──────── DATA SHOWN ────────

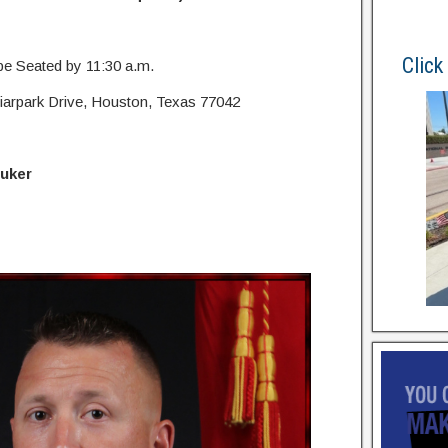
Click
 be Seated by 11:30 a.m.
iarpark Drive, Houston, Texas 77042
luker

────────
──────── DATA SHOWN ────────

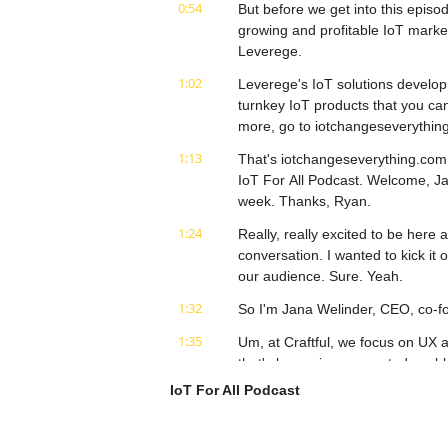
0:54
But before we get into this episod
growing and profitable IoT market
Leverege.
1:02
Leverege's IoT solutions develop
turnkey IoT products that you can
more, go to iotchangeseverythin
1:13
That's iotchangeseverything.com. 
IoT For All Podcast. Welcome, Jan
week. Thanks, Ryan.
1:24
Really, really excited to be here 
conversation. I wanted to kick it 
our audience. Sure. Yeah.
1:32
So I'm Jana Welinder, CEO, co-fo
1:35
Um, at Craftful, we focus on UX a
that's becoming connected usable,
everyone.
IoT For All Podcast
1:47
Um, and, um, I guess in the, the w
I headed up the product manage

────────
──────── DATA SHOWN ────────

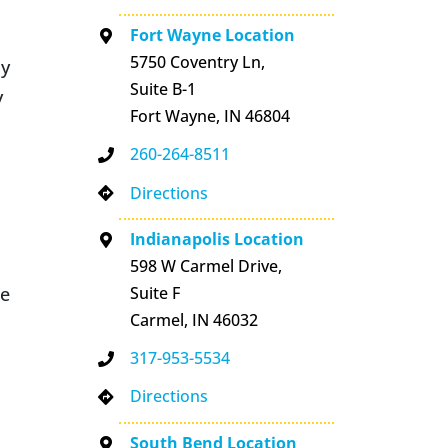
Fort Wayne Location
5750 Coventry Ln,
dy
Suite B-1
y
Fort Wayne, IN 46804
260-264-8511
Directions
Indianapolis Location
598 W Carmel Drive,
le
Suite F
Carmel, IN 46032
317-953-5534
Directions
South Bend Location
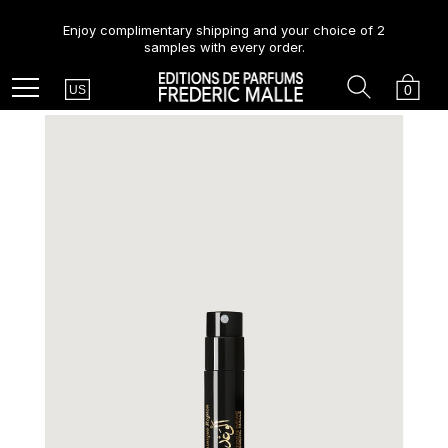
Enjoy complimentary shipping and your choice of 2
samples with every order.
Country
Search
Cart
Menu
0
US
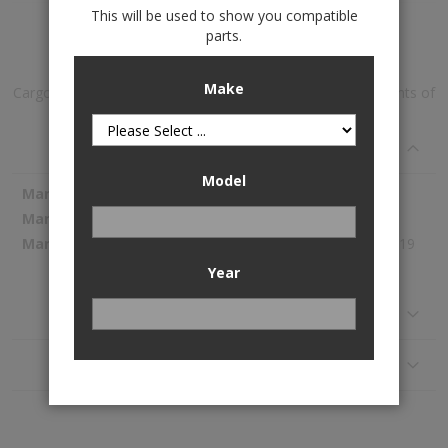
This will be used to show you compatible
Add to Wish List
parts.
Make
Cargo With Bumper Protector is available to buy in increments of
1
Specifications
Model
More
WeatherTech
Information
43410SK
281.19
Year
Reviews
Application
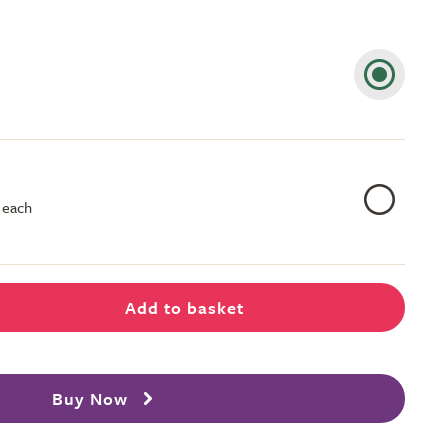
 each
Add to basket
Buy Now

────────

**WHAT YOU SHOULD DO**
Within the listing, how many lines carry the word "Wayne"? Answer with the number alone.

**OUTPUT BELOW**
2